The Keystone State’s two largest public pension systems — the Public Employees’ Retirement System (PERS) and the School Employees’ Retirement System (SERS) — are under scrutiny concerning their finances.
Pennsylvania Auditor General Eugene DePasquale announced Aug. 23 that he will review PERS and SERS in order to assess how well they have implemented recommendations he made to them in the wake of his 2017 audits. He had sought increased transparency from PERS and SERS as well as lower fees.
Meanwhile, the investment strategies employed with PERS and SERS funds also are under examination. Pennsylvania Treasurer Joe Torsella has reported that PERS and SERS spent more than $5.5 billion in fees that they would not have if they had followed different investment strategies.
Pennsylvania’s Public Pension Management and Asset Investment Review Commission held the first of three scheduled hearings on July 30. The Commission, which was created in 2017 as part of pension reform, is to review the costs and benefits of the PERS and SERS investment strategies and to make recommendations regarding how the systems can save $3 billion over the next 30 years. The Commission is to issue a report to the governor and the legislature by Nov. 30, 2018.

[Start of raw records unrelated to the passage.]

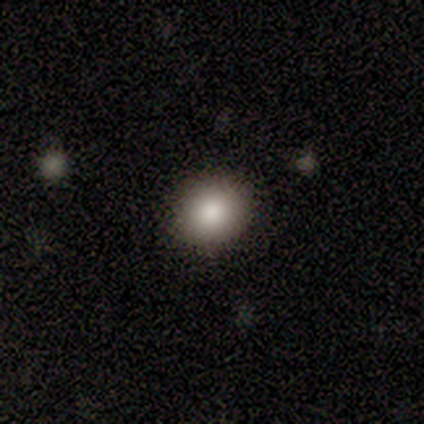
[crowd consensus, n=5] Morphology: type=smooth (60%); roundness=round (100%); merging=none (100%).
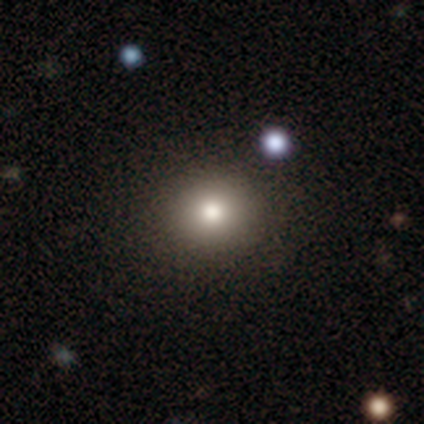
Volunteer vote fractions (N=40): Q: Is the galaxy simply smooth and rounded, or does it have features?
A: smooth — 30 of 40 (75%).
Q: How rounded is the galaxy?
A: round — 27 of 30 (90%).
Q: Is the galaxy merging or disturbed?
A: none — 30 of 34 (88%).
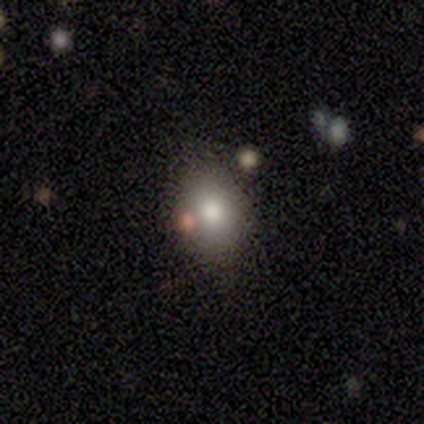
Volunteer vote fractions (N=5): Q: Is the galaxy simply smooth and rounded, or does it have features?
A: smooth — 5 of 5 (100%).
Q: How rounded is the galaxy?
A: round — 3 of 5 (60%).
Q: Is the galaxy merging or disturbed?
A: none — 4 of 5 (80%).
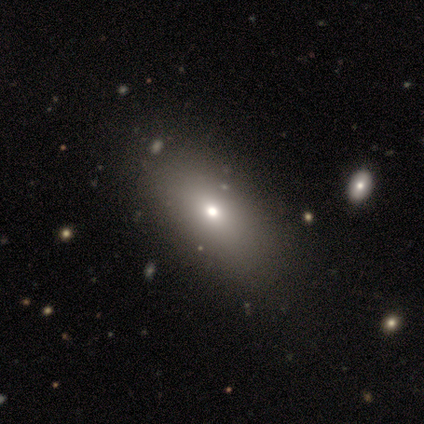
smooth-or-featured: smooth: 60% | featured or disk: 40% | star or artifact: 0%
  how-rounded: in between: 67% | cigar-shaped: 33% | round: 0%
  merging: none: 100% | minor disturbance: 0% | major disturbance: 0% | merger: 0%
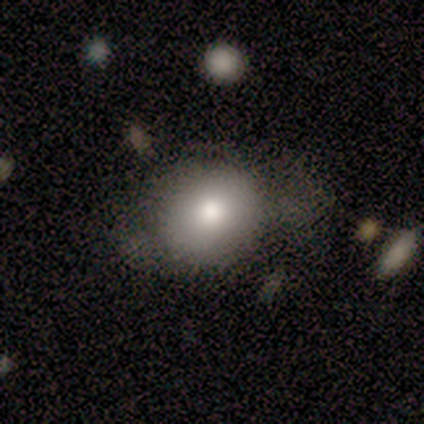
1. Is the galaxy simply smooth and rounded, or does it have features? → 80% smooth, 20% featured or disk, 0% star or artifact.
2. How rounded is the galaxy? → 50% round (tied), 50% in between (tied), 0% cigar-shaped.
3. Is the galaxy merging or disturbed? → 80% none, 20% minor disturbance, 0% major disturbance, 0% merger.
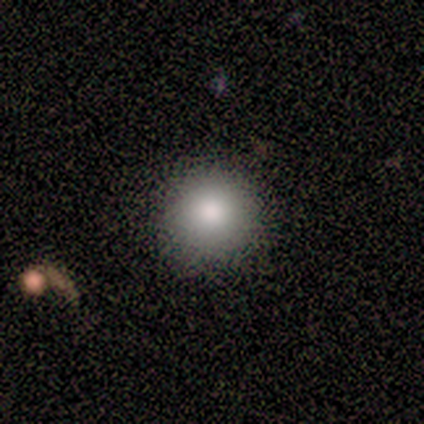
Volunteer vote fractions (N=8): Smooth or featured? smooth (75%)
How rounded? round (100%)
Merging? none (100%)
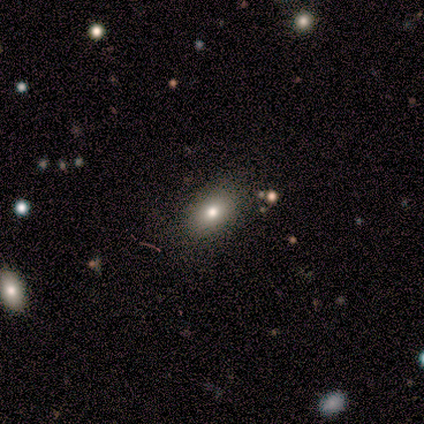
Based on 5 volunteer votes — Q: Smooth or featured?
A: smooth (100%)
Q: How rounded?
A: in between (100%)
Q: Merging?
A: none (80%); runner-up: minor disturbance (20%)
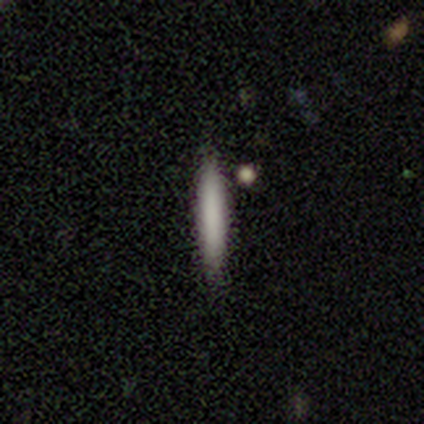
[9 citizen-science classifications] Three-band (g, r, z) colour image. It shows a smooth galaxy with no disk features (89%) that is cigar-shaped (88%). Merging: none (100%).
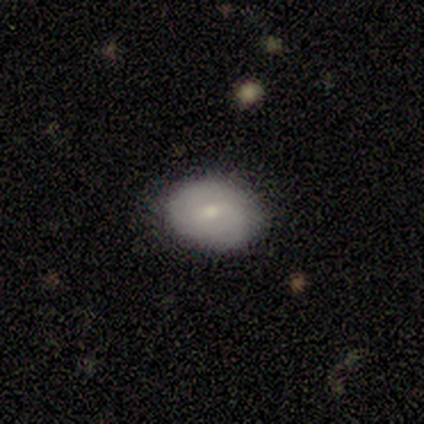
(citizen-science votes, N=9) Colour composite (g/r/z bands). It shows a smooth galaxy with no disk features (56%) that is in between round and cigar-shaped (80%). Merging: none (88%).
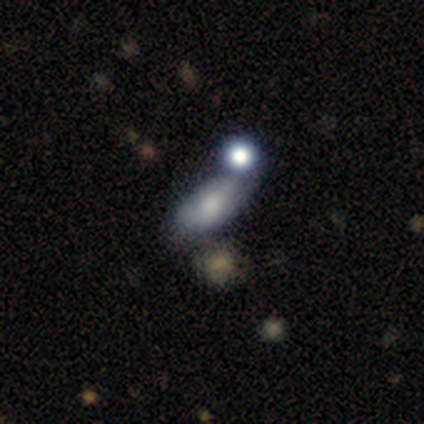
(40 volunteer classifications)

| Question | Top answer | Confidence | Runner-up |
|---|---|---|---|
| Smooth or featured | smooth | 72% | featured or disk (20%) |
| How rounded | in between | 90% | cigar-shaped (7%) |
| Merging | none | 51% | minor disturbance (24%) |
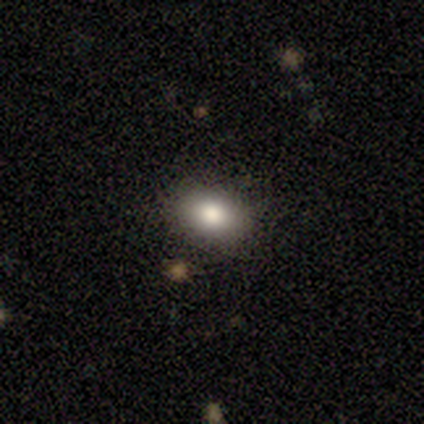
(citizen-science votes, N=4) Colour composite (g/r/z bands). It shows a smooth galaxy with no disk features (75%) that is in between round and cigar-shaped (100%). Merging: none (100%).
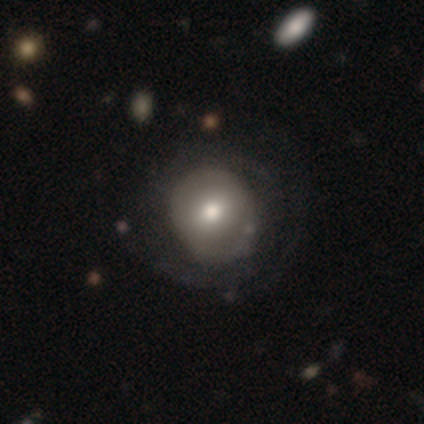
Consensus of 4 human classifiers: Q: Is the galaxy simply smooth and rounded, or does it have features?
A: smooth — 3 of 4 (75%).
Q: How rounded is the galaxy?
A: round — 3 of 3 (100%).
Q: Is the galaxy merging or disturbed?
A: none — 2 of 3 (67%).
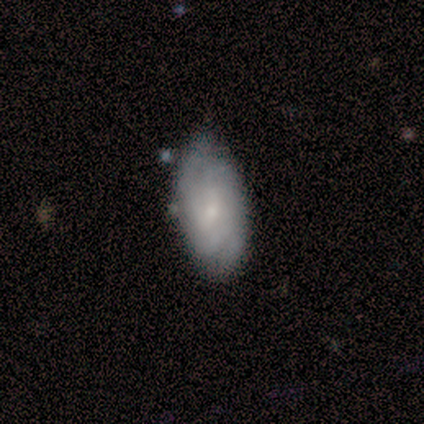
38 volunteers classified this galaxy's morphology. Overall: featured or disk (63%; smooth 34%). Edge-on disk: no (96%). Bar: no (78%). Spiral arms: yes (96%). Spiral arm count: can't tell (36%; 2 32%). Spiral winding: tight (77%). Bulge size: small (78%). Merging: none (65%; minor disturbance 32%).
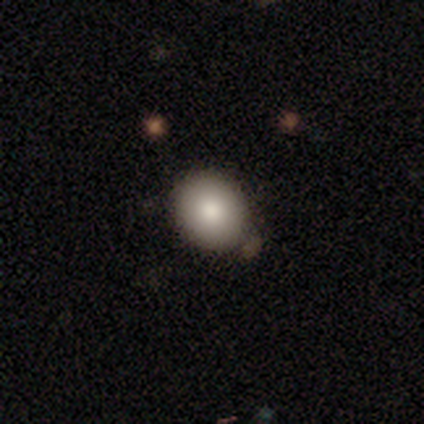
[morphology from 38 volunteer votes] Volunteers were most divided on "how rounded": round: 65%, in between: 35%, cigar-shaped: 0%. More confident: smooth or featured — smooth (89%); merging — none (81%).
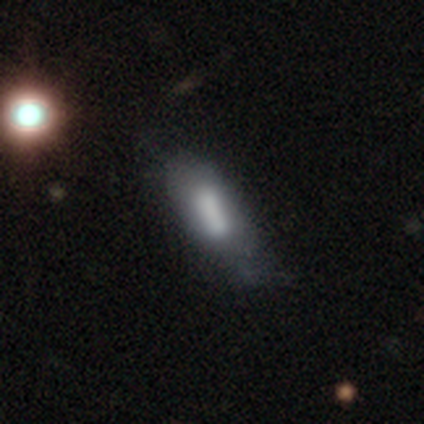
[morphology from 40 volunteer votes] smooth-or-featured: featured or disk: 55% | smooth: 42% | star or artifact: 2%
  disk-edge-on: no: 73% | yes: 27%
    bar: strong: 50% | no: 31% | weak: 19%
    has-spiral-arms: no: 81% | yes: 19%
    bulge-size: large: 38% | moderate: 31% | none: 19% | small: 12% | dominant: 0%
  merging: minor disturbance: 26% | none: 23% | major disturbance: 23% | merger: 5%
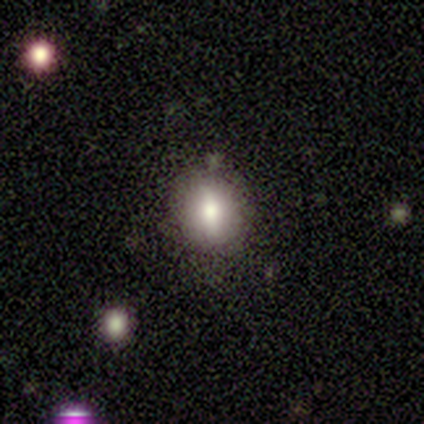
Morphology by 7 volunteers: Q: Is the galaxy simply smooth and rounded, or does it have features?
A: smooth — 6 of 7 (86%).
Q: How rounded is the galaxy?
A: round — 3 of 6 (50%, tied with in between).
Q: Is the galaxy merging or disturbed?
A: none — 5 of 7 (71%).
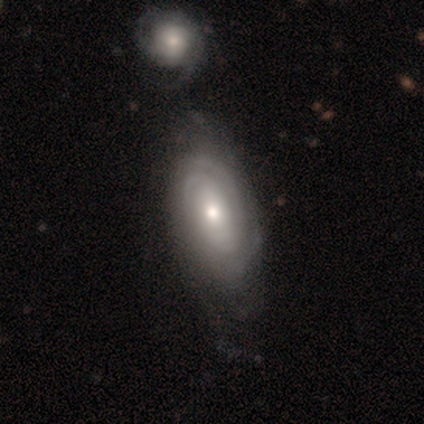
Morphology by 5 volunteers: Overall: featured or disk (100%). Edge-on disk: no (100%). Bar: no (80%). Spiral arms: yes (100%). Spiral arm count: 2 (40%, tied with can't tell). Spiral winding: tight (80%). Bulge size: moderate (60%; large 20%). Merging: none (80%).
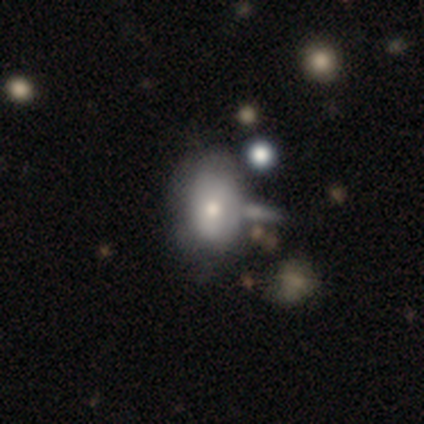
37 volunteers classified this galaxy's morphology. smooth-or-featured: smooth: 65% | featured or disk: 30% | star or artifact: 5%
  how-rounded: in between: 88% | round: 12% | cigar-shaped: 0%
  merging: none: 57% | merger: 20% | minor disturbance: 14% | major disturbance: 9%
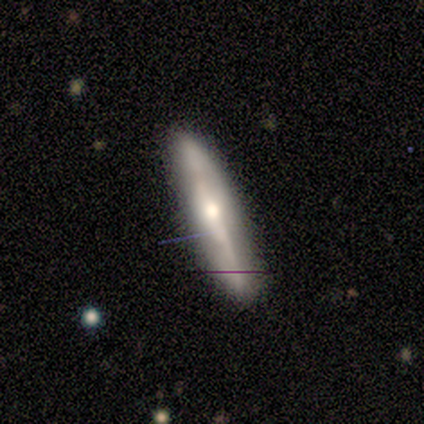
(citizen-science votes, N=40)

Commission Chair Rep. Mike Tobash (R-Schuykill/Dauphin) hinted at the hearing that litigation may be the result if PERS and SERS’ finances are not put in order, noting that lawsuits are “not uncommon today” and remarking that in such instances, he asks himself, “When is the day going to occur when defined benefit participants start going back after, or taxpayers start going back after the fiduciaries of defined benefit plans?”